### The problem:
For each record that follows, give it back exactly, with no pictures included.

### Records supplied:
____________________

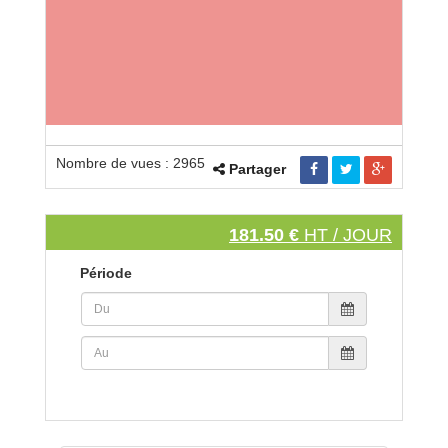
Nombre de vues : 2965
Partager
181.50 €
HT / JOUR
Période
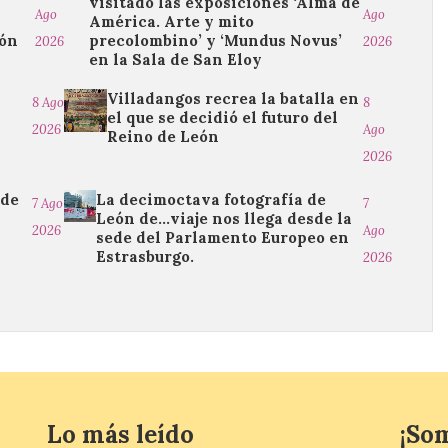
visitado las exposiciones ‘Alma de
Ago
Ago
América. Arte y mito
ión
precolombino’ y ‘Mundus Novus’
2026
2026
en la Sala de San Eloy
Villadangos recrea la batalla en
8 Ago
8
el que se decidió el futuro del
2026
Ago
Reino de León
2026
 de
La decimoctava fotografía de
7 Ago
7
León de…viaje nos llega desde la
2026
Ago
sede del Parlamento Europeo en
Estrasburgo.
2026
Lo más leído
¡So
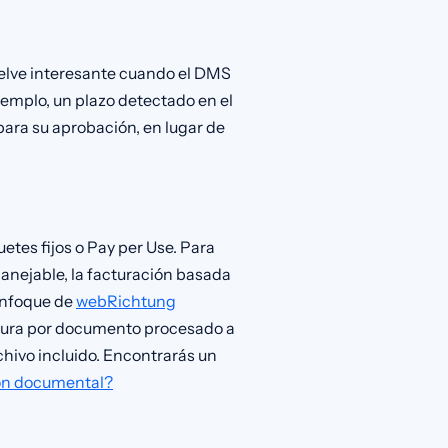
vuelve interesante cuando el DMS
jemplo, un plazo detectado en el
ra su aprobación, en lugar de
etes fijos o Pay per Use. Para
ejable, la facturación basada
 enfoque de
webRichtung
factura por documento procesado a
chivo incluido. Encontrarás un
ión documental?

____________________

### Exercise output:
Nombre de vues : 2965
Partager
181.50 €
HT / JOUR
Période
visitado las exposiciones ‘Alma de
Ago
Ago
América. Arte y mito
ión
precolombino’ y ‘Mundus Novus’
2026
2026
en la Sala de San Eloy
Villadangos recrea la batalla en
8 Ago
8
el que se decidió el futuro del
2026
Ago
Reino de León
2026
 de
La decimoctava fotografía de
7 Ago
7
León de…viaje nos llega desde la
2026
Ago
sede del Parlamento Europeo en
Estrasburgo.
2026
Lo más leído
¡So
vuelve interesante cuando el DMS
jemplo, un plazo detectado en el
ra su aprobación, en lugar de
etes fijos o Pay per Use. Para
ejable, la facturación basada
 enfoque de
webRichtung
factura por documento procesado a
chivo incluido. Encontrarás un
ión documental?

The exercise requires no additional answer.